- Broadmeadows
- Coordinates: 40°52′05″S 145°04′42″E﻿ / ﻿40.8681°S 145.0784°E
- Population: 40 (2016 census)
- Postcode(s): 7330
- Location: 4 km (2 mi) W of Smithton
- LGA(s): Circular Head
- Region: North-west and west
- State electorate(s): Braddon
- Federal division(s): Braddon
Localities around Broadmeadows:
| Mella | Smithton, Mella | Smithton |
| Mella, Christmas Hills | Broadmeadows | Smithton |
| Christmas Hills | Smithton, Christmas Hills | Smithton |

= Broadmeadows, Tasmania =

Broadmeadows is a rural locality in the local government area (LGA) of Circular Head in the North-west and west LGA region of Tasmania. The locality is about 4 km west of the town of Smithton.
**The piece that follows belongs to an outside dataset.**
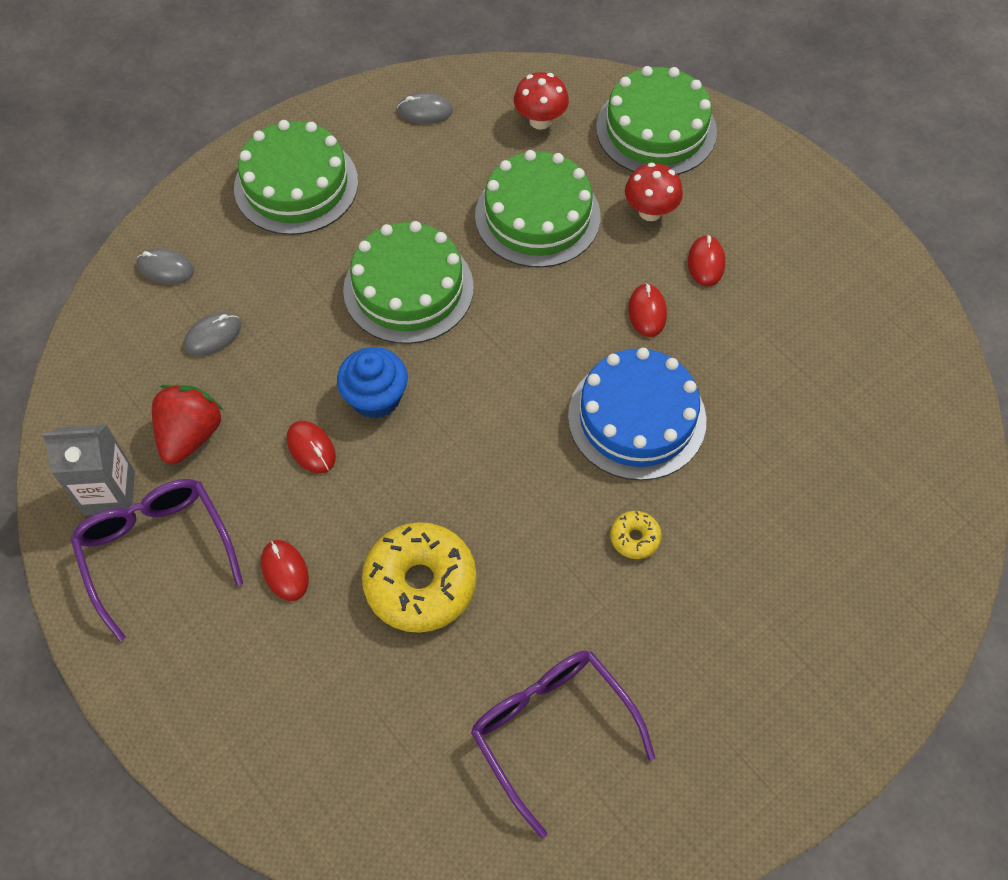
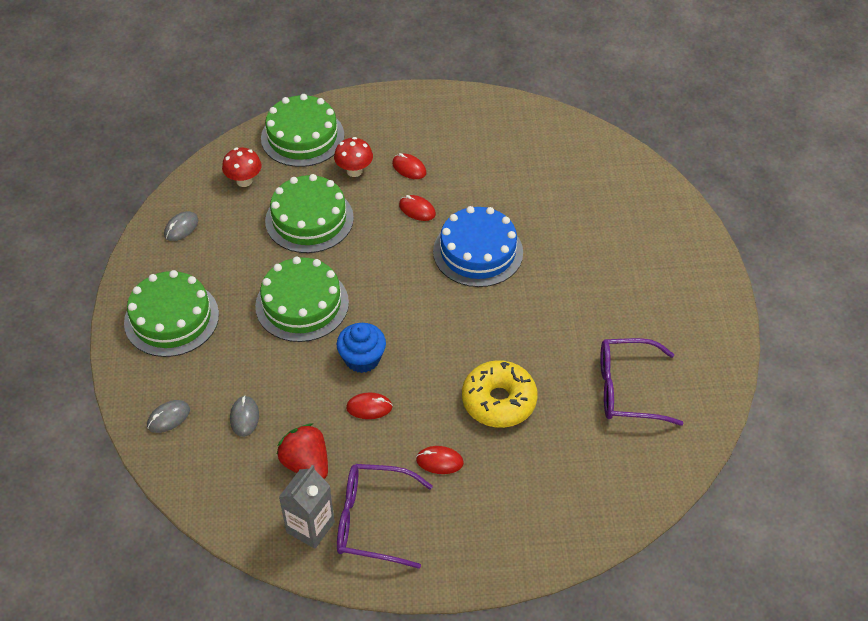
camera: 55 degrees left, 10 degrees down
yellow donut [610,511,662,559] -> none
The 2016 census recorded a population of 40 for the state suburb of Broadmeadows.

==History==
Broadmeadows was gazetted as a locality in 1973.

This area was cleared of heavy timber and drained to become prime farming land.

==Geography==
The Duck River forms the north-eastern boundary. Many of the boundaries are survey lines.

==Road infrastructure==
Route A2 (Bass Highway) runs through from north-east to south-west.